本文抜粋:
==========
ひとこと

仏性と佛

 私たち僧侶は、修行に入るに際し、「如何なるか仏」、「如何なるか佛道」を念頭に、眼目に昼夜弁道いたします。この様な覚悟を持たず、ただ住職資格を取るため、職業訓練みたいにその期間をすごしますと、真の教えを手にすることが出来ません。しかし大方は、その様に軟弱な期間を経て社会に帰還いたします。そのため、社会の激動に堪え得れず、悶悶たる悩みを救い難い体制が現在の状況でしょう。

 有無を言わず、一切が存在する現実の世界の成立ちは、無限の法・則、光・熱・物、動の創成なるビックバンからはじまったといわれます。

 宇宙最初の物質なる素粒子がうまれ、素粒子が集まって陽子・中性子に転位し、原子核ば素生し、原子核と電子が結合合体し、万物形成の根本なる原子がうまれたとのことである。

このときは水素原子やヘリウム原子など、軽い原子しか存在しなかったという、それらの物質が密度を増し、ガス状になり、やがて合体収縮、離散集結し、球体になったと考えられるそうです。

 宇宙が生じ・銀河が誕生し・太陽系が形成され・惑星が出来・地球が生じました。天と地とその間の一

切の存在があり、生命誕生の奇跡が存在し、有情と無情・存在と空間と時間と起源・再生・起滅、一切を

存在たらしめた物質、法則(回転力、合体離散力、重力、引力、遠心力、発光力、磁場磁力・・生命活動)
==========
保存データ:
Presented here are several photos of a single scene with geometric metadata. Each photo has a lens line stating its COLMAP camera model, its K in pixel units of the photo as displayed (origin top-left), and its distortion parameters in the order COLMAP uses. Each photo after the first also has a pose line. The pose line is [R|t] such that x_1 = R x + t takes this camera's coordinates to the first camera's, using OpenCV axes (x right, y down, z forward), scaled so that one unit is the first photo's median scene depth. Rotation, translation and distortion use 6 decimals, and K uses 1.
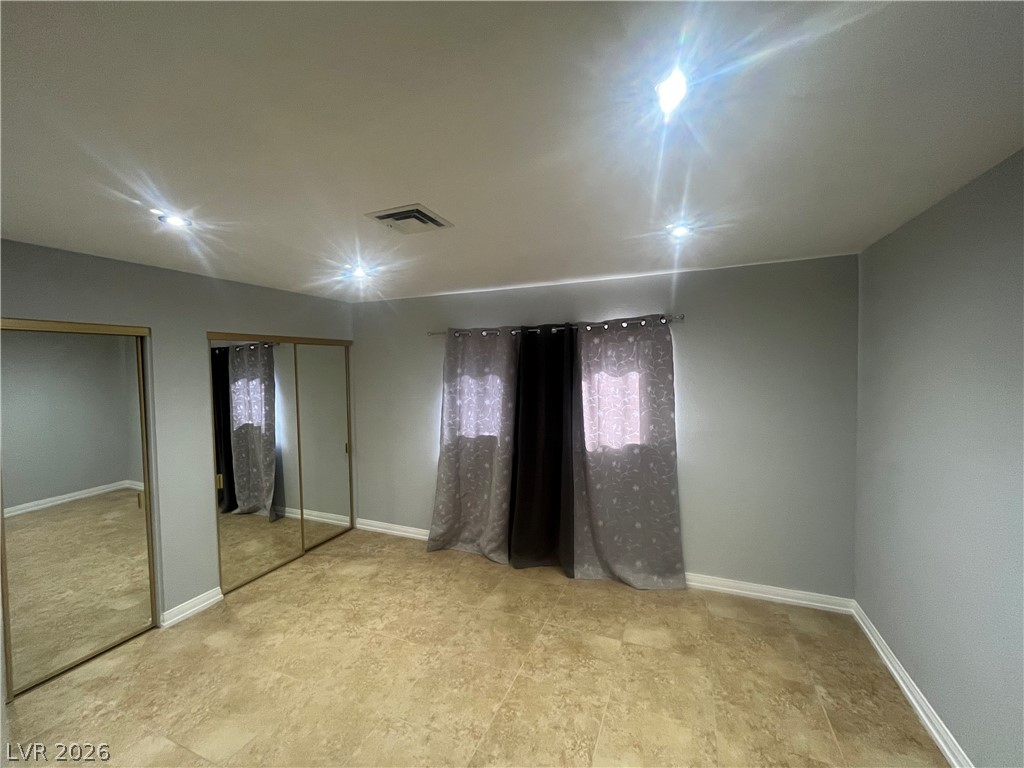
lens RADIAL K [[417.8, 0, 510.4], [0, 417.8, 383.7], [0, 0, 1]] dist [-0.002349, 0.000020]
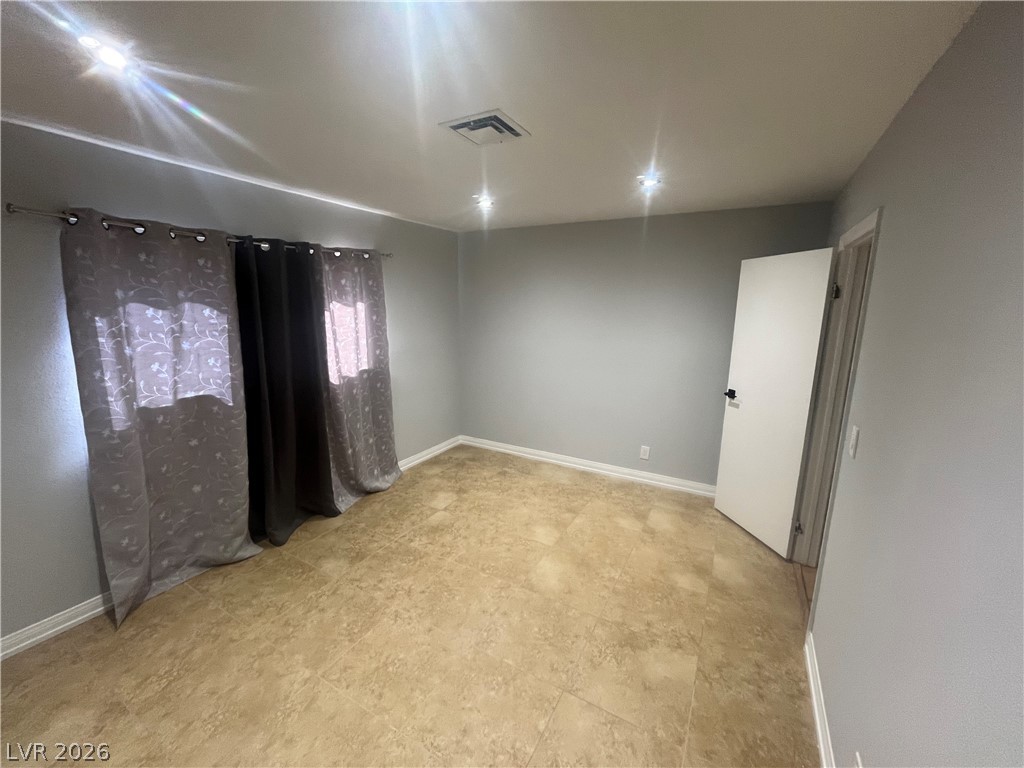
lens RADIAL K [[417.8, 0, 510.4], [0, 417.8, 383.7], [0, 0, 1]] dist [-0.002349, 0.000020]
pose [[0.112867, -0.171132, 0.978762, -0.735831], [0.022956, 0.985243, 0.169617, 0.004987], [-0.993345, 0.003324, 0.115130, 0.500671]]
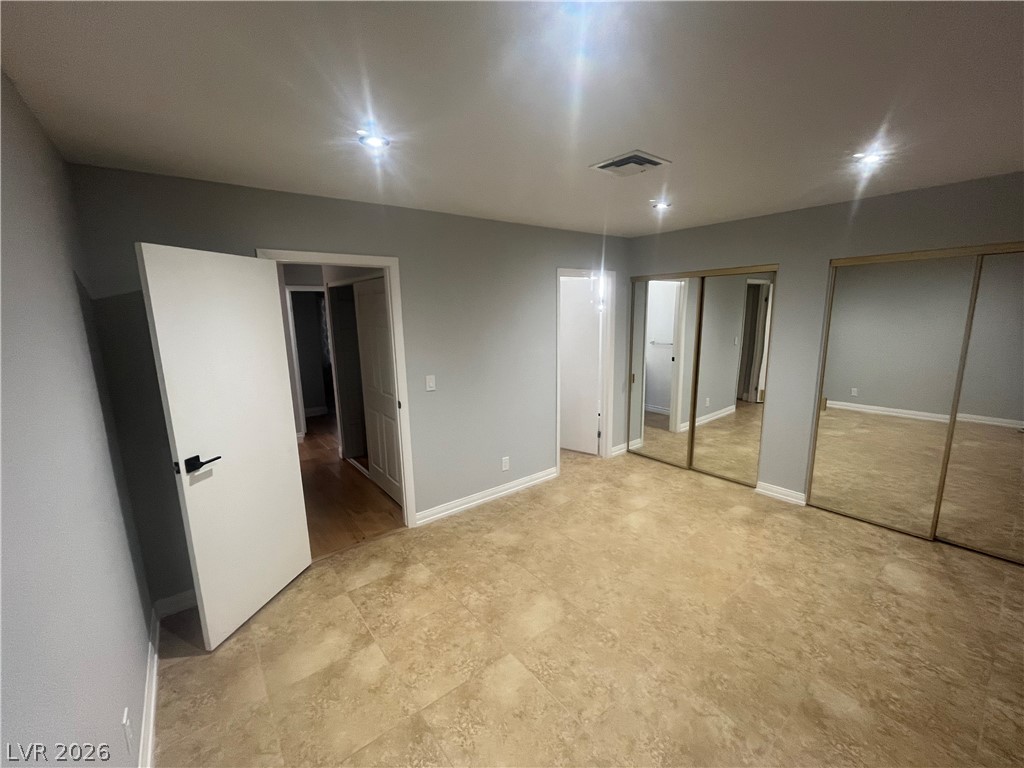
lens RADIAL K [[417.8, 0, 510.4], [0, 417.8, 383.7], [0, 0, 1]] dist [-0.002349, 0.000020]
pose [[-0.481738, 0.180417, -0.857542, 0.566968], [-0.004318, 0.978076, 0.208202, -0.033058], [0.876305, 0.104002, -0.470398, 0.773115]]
==========
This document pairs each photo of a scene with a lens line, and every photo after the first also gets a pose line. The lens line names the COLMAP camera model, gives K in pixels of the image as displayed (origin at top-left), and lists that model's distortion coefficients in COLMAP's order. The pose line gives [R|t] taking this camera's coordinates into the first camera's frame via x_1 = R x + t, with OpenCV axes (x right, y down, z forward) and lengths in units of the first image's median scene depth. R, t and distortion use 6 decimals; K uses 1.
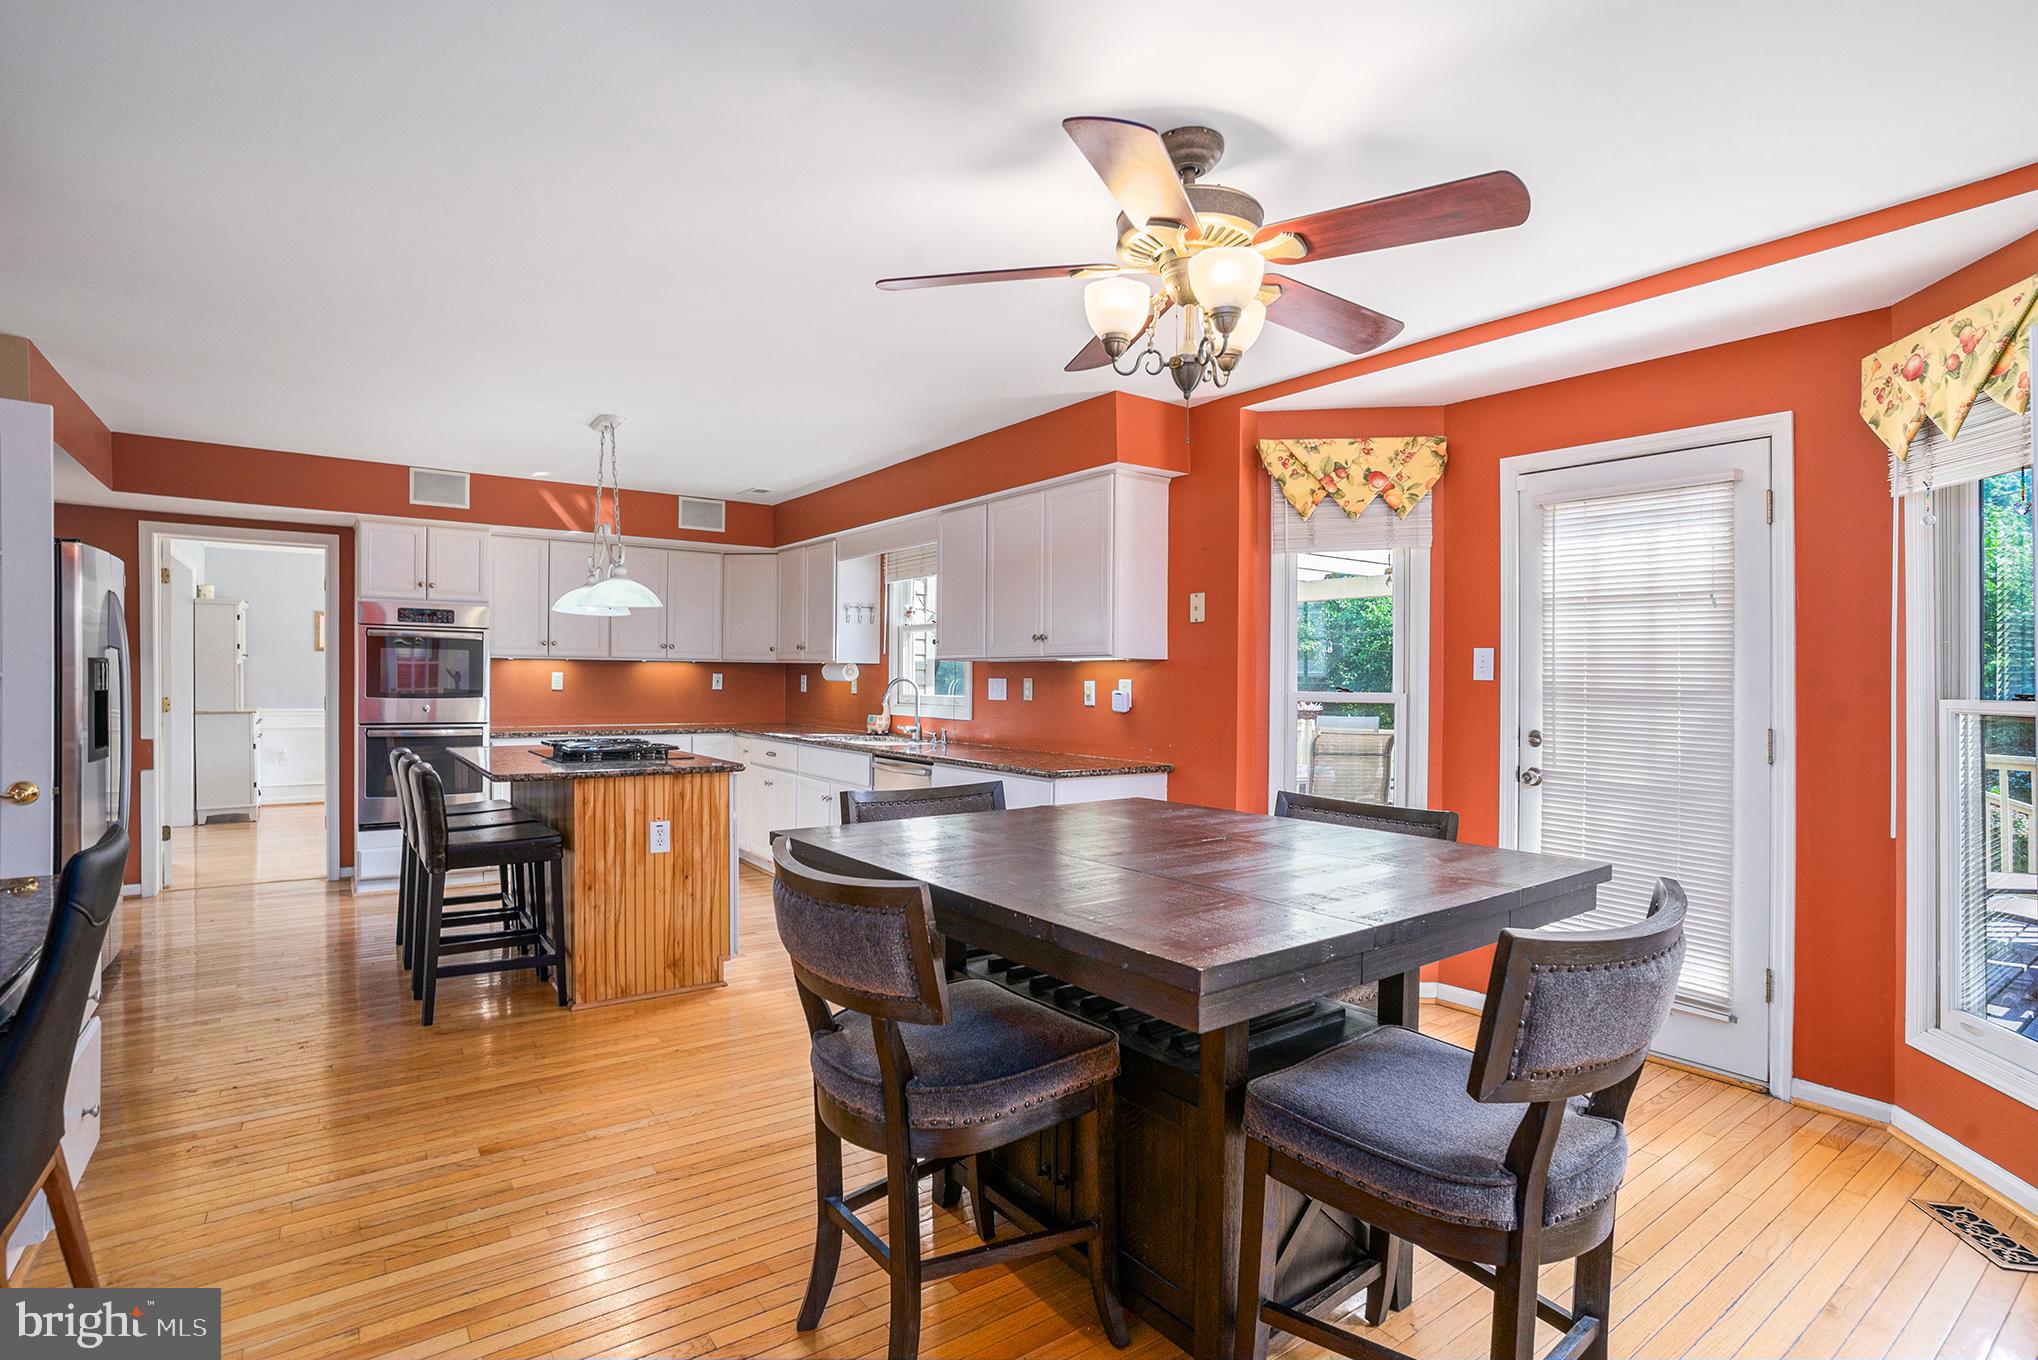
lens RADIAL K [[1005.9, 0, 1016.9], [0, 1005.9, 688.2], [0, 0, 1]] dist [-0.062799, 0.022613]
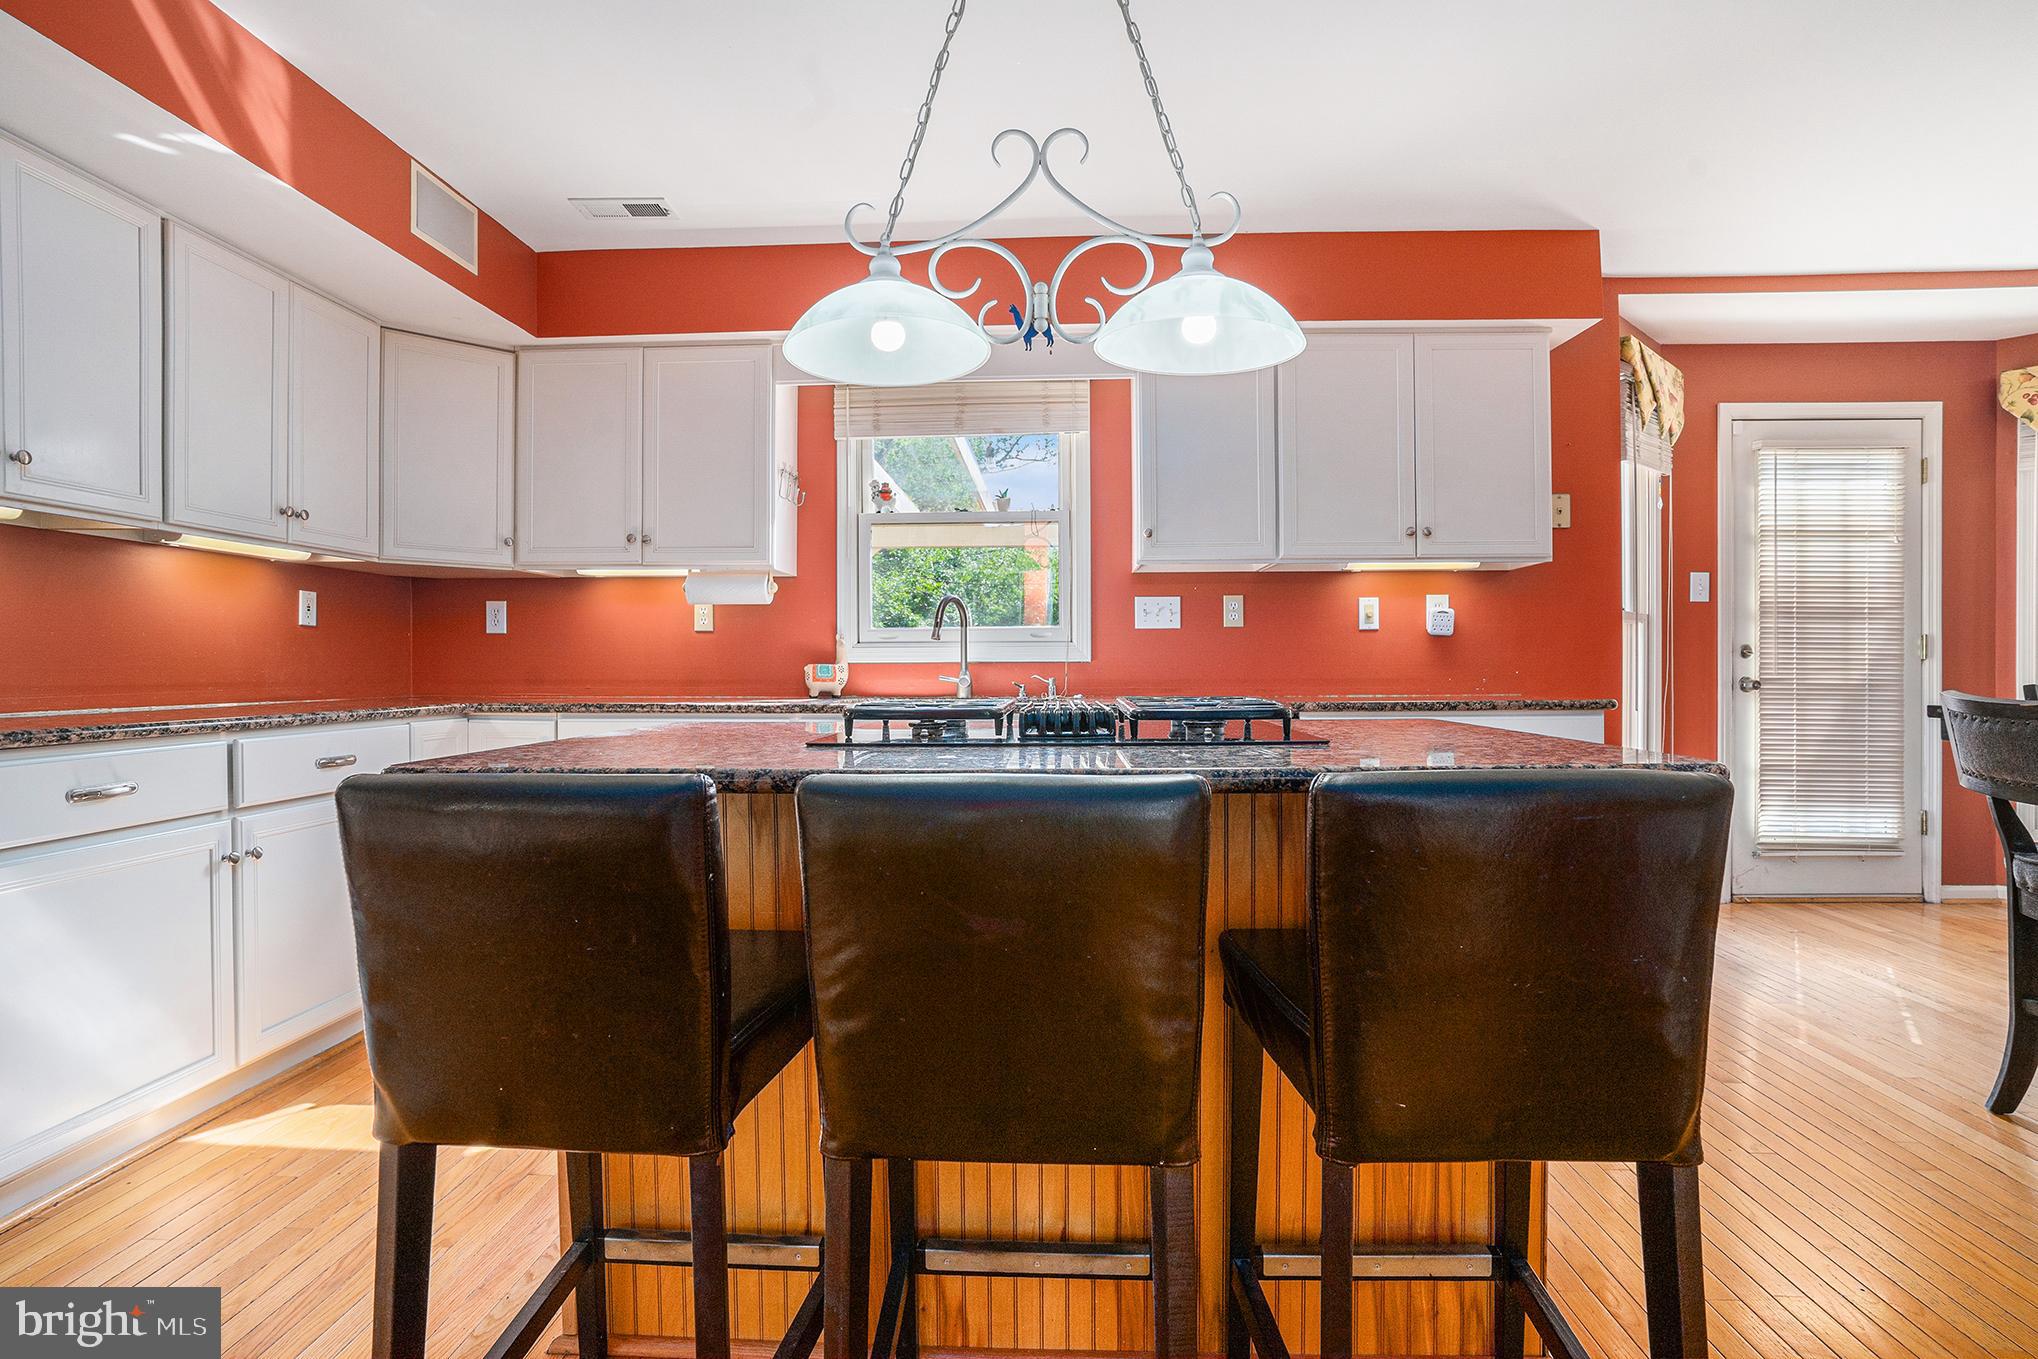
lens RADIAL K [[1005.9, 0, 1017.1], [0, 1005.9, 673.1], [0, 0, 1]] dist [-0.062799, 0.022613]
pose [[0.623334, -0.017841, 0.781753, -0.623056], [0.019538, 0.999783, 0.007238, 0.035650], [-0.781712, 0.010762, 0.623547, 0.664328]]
==========
仏性と佛を論じた文章を、最後の部分に続けて書き進める。

回答:
の一切、指摘し網羅しきれない空間、存在、時間の処、名づけて名のつけ様がない働きが対象の世界です。

 このことを、佛性といい、法性、性海、真如とも云われ、本来の面目、空劫已前の自己、父母未生の面目、田地、唯一心、などとさまざまに表現されます。この境涯たるものを自覚、覚悟、悟成した者を佛と言います。

 しかし、この働きを手にするには、日常のはたらき、生活のなか、人間の動き計らいではものにし得ません、尋常にはいきません。

 良く、「行住坐臥、禅にあらざるなし」と口先を先にする方がいますが、その様なものは坐禅を知らず、佛性を知らず、坐禅を鴨居上に安じ、仏を棚に揚げ、教えを痩せさせる者です。

 自我を滅却し、言語道断、諸縁放捨、万事休息、一切為さず、の処に現成すると言われます、して見ると、日常の生活では、意識が行動の基準になり、判断し行動する活動の中では実現しがたい所以です。

 わたしたちの心理構造と行動は、阿摩羅識(無垢識)、阿頼耶識(蔵識)、末那識(自我識)、六識(眼、耳、鼻、舌、身、意、の各識)で千変萬化いたします。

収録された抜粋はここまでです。